NEW DELHI: Amid concerns of economic slowdown, Centre announced an upfront capital infusion of Rs 70,000 crore to public sector banks in India. The move is likely to generate additional lending and liquidity to the tune of Rs 5 lakh crore, Finance Minister Nirmala Sitharaman said at a press conference in the national capital on Friday.
The move to infuse capital is likely to benefit corporates, retail borrowers, Ministry of Micro, Small and Medium Enterprises (MSMEs) and small traders, said the FM.
The banks will pass on RBI rate cut benefits to borrowers through the Marginal Cost of Funds based Lending Rate (MCLR) reduction which will benefit all borrowers. To reduce harassment and bring in efficiency, loan documents have to be returned in 15 days of loan closure. This will benefit borrowers who have mortgaged assets. Banks have also decided to launch repo-rate linked interest rates - means reduced EMI housing loans, working capital will be cheaper.

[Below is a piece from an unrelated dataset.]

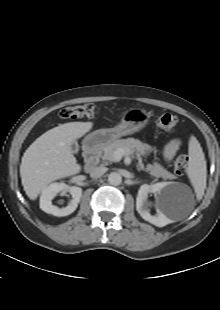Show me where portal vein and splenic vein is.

The Centre also announced an increase in National Housing Bank (NHB) funding from Rs 20,000 crore to Rs 30,000 crore. NBFCs will be now be permitted to use Aadhar based KYC of bank for their customers.

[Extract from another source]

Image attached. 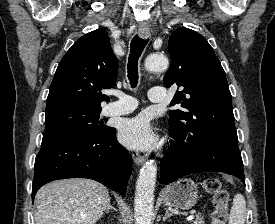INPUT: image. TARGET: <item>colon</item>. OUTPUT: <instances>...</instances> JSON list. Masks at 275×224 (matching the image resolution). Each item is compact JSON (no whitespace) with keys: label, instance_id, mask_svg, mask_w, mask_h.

The government also withdrew enhanced surcharge on Foreign Portfolio Investments (FPIs) and restored the pre-budget position. In order to encourage investment in capital market, the FM decided to withdraw enhance surcharge levied by the Finance No. 2 Act 2019. In simple words, the enhance surcharge on FPI goes, surcharge on domestic investors in equity goes.
India`s GDP growth in January-March slid to a near five-year low of 5.8%, and most analysts expect data due later this month to show that growth in April-June faltered even further. The autos sector alone has laid off about 350,000 workers since April and even companies like cookie maker Parle may have to lay off up to 10,000 workers amid weakening demand.